Widać przyrost mocy w najmłodszej jednostce specjalnej Wojska Polskiego. W czasie swojego święta, AGAT pierwszy raz publicznie pokazał amerykańskie pojazdy, które otrzymują specjalsi z Gliwic.
Praktycznie od samego początku przyglądam się jednostce AGAT. Powstaje od podstaw, ale ma w swoich szeregach doświadczonych żołnierzy, sprawdzonych na misjach na Bliskim Wschodzie, Bałkanach i Afryce. Ich zadanie to głównie wsparcie specjalsów z innych jednostek. AGAT – jako całość – nie ma doświadczeń bojowych, istnieje zaledwie kilka lat. W porównaniu z innych oddziałami Wojsk Specjalnych to słabość, ale z drugiej strony ludzie służący w Gliwicach mają szansę od podstaw zbudować sobie pozycję w armii oraz wizerunek w opinii publicznej. To zaś olbrzymia szansa, która będzie procentować na lata. Jednostka idzie w dobrym kierunku. Żołnierze znają swoje miejsce w szeregu Wojsk Specjalnych, są skromni i bardzo chętni do współpracy z innymi specjednostkami (co w naszych realiach wcale nie jest takie oczywiste).

AGAT obchodził święto 26 czerwca 2015 r. Oddział powstał przed czterema laty. Jego twórca to płk Sławomir Berdychowski, który wcześniej przez kilkanaście lat służył w GROM-ie.

Amerykanie.
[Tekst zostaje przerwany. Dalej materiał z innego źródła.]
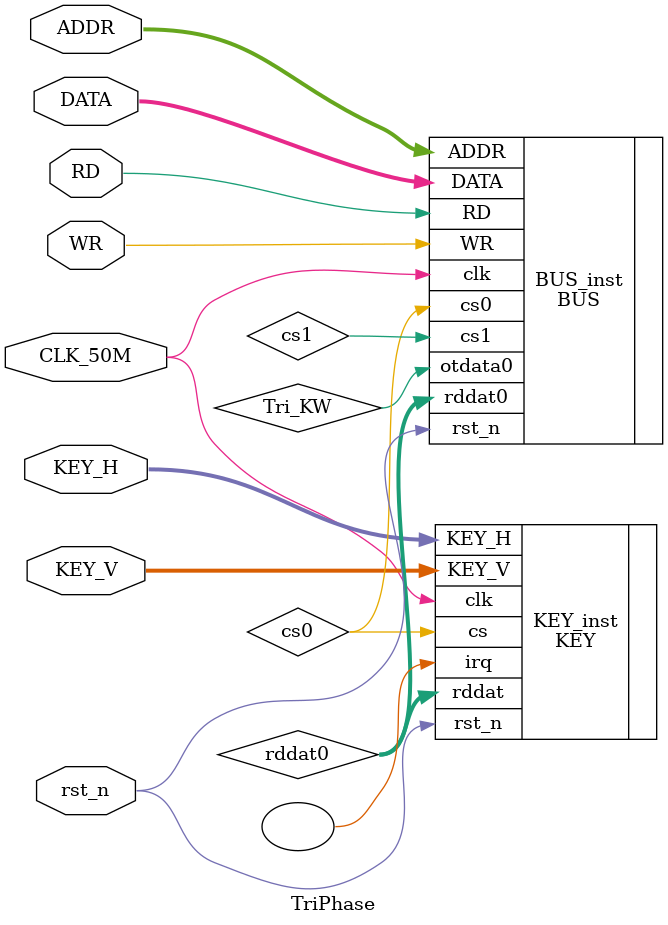
<source format=v>
module TriPhase(
input CLK_50M,
input rst_n,
input [11:0]ADDR,
input RD,WR,
inout [15:0]DATA,
inout [3:0]KEY_H,KEY_V
);
wire cs0,cs1;//keyboard and 8688
wire [7:0] rddat0;
wire [15:0] data7,data6,data5,data0,data4,data3;




BUS BUS_inst
(
	.clk(CLK_50M) ,	// input  clk_sig
	.rst_n(rst_n) ,	// input  rst_n_sig
	.ADDR(ADDR) ,	// input [11:0] ADDR_sig
	.RD(RD) ,	// input  RD_sig
	.WR(WR) ,	// input  WR_sig
	.DATA(DATA) ,	// inout [15:0] DATA_sig
	.cs0(cs0) ,	// output  cs0_sig
	.cs1(cs1),
	.rddat0(rddat0) ,	// input [15:0] rddat0_sig

	.otdata0(Tri_KW) ,	// output [15:0] otdata0_sig

);
KEY KEY_inst
(
	.clk(CLK_50M) ,	// input  clk_sig
	.rst_n(rst_n) ,	// input  rst_n_sig
	.rddat(rddat0) ,	// output [7:0] rddat_sig
	.irq() ,	// output  irq_sig
	.cs(cs0) ,	// input  cs_sig
	.KEY_H(KEY_H) ,	// inout [3:0] KEY_H_sig
	.KEY_V(KEY_V) 	// inout [3:0] KEY_V_sig
);

endmodule
</source>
Spotkałem ich w czasie majowego święta Jednostki Wojskowej Komandosów, przed kilku dniami w GROM-ie, teraz Gliwicach. Nie chwalą się mocnym zintensyfikowaniem współpracy z polskimi jednostkami specjalnymi, ale też nie zniszczą aparatu, gdy zauważą, że ktoś ich fotografuje. Jednak na wszelki wypadek wolałem aby zdjęcie nie było zbyt ostre 😉

Jednym z gości był Cichociemny ppor. Aleksander Tarnawski ps. „Upłaz”. Co prawda tradycje spadochroniarzy Armii Krajowej dziedziczy GROM, ale „Upłaz” mieszka w Gliwicach, dlatego jest stałym gościem specjalsów.

Wśród wystawionego sprzętu najciekawsze były MRAP-y. Publicznie pokazano je pierwszy raz. Na razie do jednostki trafiło kilka tych pojazdów. Docelowo ma ich być kilkadziesiąt, czyli zdecydowana większość z 45, jakie Amerykanie przekażą Wojsku Polskiemu.

Gliwickie MRAP-y (Mine Resistant Ambush Protected) są w wersji M-ATV (MRAP – All Terrain Vehicle) sojusznicy wycenili na ponad 7,7 mln dol. Na własny koszt przetransportowali je do Polski. Nie jest to jednak prezent dobrego wujka. Dzięki doposażeniu Polaków w M-ATV, w przyszłości nasi specjalski będą mogli wykonywać zadania szybciej i sprawniej, nie czekając na amerykańskie wsparcie. Więc dla sojuszników jest to dobry interes.

Polscy specjalsi dobrze znają te pojazdy, ponieważ używali ich w Afganistanie. Przekazane Polsce służyły w czasie tej misji. Nie są fabrycznie nowe, ale poważnie zwiększą potencjał naszych Wojsk Specjalnych.

Maszyna waży 12,5 tony. Ma ponad 6 m długości, 2,5 m szerokości i 2,7 m wysokości.

Świat widziany z siedzenia kierowcy MRAP-a.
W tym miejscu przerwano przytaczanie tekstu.